> WORK TO COMPLETE:
1 – Reproduce everything in the cycling forum thread from "yeah thats total" down to "hard, the same?)".
2 – According to the cycling forum thread, how many miles did handangeo ride on the first training outing?
3 – Continue the cycling forum thread with further posts after the last one shown.
(Beginning of EXCERPTED PASSAGE)

Best of luck.


  • handangeohandangeo Posts: 32
    New to all this but have been doing my usual sunday bike run

    and always seem to average 15mph the course i usually do is average

    hill wise but is pretty exposed and is sometimes like a wind tunnel.Is this

    15mph average crap or what?

  • jonEjonE Posts: 1,113
    Conehead wrote:

    yeah thats total garbage. Give up now.

    And not even an invite to the ''Go faster Rookie day'' Business must be good.
  • handangeohandangeo Posts: 32
    Well i have only been training for my first OT since end of jan, gone from doing 8 miles on my first outing to 45 miles today - so endurance wise i'm happy enough as i have signed up for HIM in august aswell. Its the wind that kills me as today I was quicker uphill than downhill it was so breezy!
  • Jack HughesJack Hughes Posts: 1,262
    What sort of bike?

    What happens to you heart rate? (or, how much effort does it tak when compared to running - easy, hard, the same?)

    Do you have any reasonable hills on the route?

    Are you in the highest gear all the way round - how fast are you pedaling?

  • TTX PROTTX PRO Posts: 225
    ide say 15mph is a good steady pace
  • clarkey30clarkey30 Posts: 270
    15 mph over a 45 mile course is good mate. was that alone too? as clubs will go out at 24 - 26 mph but in a big group!

    have you tried interval stuff too, little 10 mile sessions flat out killing yourself?
  • handangeohandangeo Posts: 32
    clarkey30 wrote:

    15 mph over a 45 mile course is good mate. was that alone too? as clubs will go out at 24 - 26 mph but in a big group!

    have you tried interval stuff too, little 10 mile sessions flat out killing yourself?

    Yes 45 Miles on my todd!. Am switching to hard interval sessions next week. Recommend any splits?

  • shadowone1shadowone1 Posts: 1,408
    what is meant by the 10, 15 25 etc TT's?

    Is this where you go as hard and fast as you can possibly manage over that set distance?
  • 10 mile flat out TT's dont sound like a whole lot of fun but then maybe that's the point?

    I'm getting the same problem with getting stuck in the 15-16mph average speed rut. Wondering if I should try and develop more power but not too sure how to go about it I've got more power workouts for the turbo trainer but I refuse to go to my shed of pain when the sun's out.

    Considering renting a powermeter and seeing what my average is on my normal route's and trying to squeeze out a couple more watts a week.

    Any better ideas?......Any......Any at all

  • jonEjonE Posts: 1,113
    Hill sprint reps,upping the gear for each rep.
(End of EXCERPTED PASSAGE)
(Beginning of DATA LISTING)
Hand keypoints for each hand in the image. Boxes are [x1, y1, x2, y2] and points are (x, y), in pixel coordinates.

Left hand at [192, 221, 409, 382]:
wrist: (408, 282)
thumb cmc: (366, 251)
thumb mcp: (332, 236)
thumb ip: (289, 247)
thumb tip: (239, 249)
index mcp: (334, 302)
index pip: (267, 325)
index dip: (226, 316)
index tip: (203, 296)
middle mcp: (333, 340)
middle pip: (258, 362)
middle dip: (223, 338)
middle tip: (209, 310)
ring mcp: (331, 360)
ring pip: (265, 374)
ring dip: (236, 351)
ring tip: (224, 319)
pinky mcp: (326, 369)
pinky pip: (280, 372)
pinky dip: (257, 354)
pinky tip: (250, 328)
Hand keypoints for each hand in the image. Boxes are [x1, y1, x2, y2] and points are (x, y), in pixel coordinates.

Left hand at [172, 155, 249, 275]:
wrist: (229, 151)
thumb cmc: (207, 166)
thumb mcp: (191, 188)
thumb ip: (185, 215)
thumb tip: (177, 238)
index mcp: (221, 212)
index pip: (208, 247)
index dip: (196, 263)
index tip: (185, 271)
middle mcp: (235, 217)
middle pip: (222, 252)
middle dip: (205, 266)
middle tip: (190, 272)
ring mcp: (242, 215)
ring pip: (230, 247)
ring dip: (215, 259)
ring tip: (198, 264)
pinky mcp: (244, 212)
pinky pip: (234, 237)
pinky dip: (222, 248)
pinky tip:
(End of DATA LISTING)
> EXERCISE RESULTS:
1 –
yeah thats total garbage. Give up now.

    And not even an invite to the ''Go faster Rookie day'' Business must be good.
  • handangeohandangeo Posts: 32
    Well i have only been training for my first OT since end of jan, gone from doing 8 miles on my first outing to 45 miles today - so endurance wise i'm happy enough as i have signed up for HIM in august aswell. Its the wind that kills me as today I was quicker uphill than downhill it was so breezy!
  • Jack HughesJack Hughes Posts: 1,262
    What sort of bike?

    What happens to you heart rate? (or, how much effort does it tak when compared to running - easy, hard, the same?)

2 – 8 miles.

3 –
  • Jack HughesJack Hughes Posts: 1,262
    Would really need to have a feel for what your current training was, what kit you have etc.

    Basically, to go faster you need 1) more power 2) be able to apply that power.

    How much time do you spend in the biggest gear?

    If it is 100% then it might be time to get a bigger gear - or a new bike!

    if not, then you can work at trying to use a bigger gear for more of the time - but, and this is key, keep the cadence the same (or thereabouts)

    The bigger gear is what makes you go faster. The power is what you need to turn the bigger gear.

    To get more power you need a good Cardio Vascular system, and big powerful quads/glutes. Hills, turbo work, possibly some weights - are good for this - trundling along the flat, stopping at traffic lights and junctions, or going down hill don't really help.

    On a bike, things like Wind Resistance, really have a dramatic effect - so form can be important - but, then, again, a good headwind is a bit like going up a good hill - great for training if not in a race.

    The bike is also a machine - it can be in inefficient - not just weight, but how rigid it is, aerodynamics, have a dramatic effect. You (and your position) are the biggest factor for aerodynamics/drag, followed by wheels).

    Really, the simple answer is pedal harder! And it is supposed to hurt.

  • zulu158zulu158 Posts: 3
    Have a look at http://etd.lsu.edu/docs/available/etd-11112004-093751/unrestricted/Cheramie_thesis.pdf

    it's basically a university study into the effects of anaerobic vs aerobic interval training on 4k pursuit performance.

    Try incorporating elements of the study into your training and hopefully you will notice an improvement in your performance.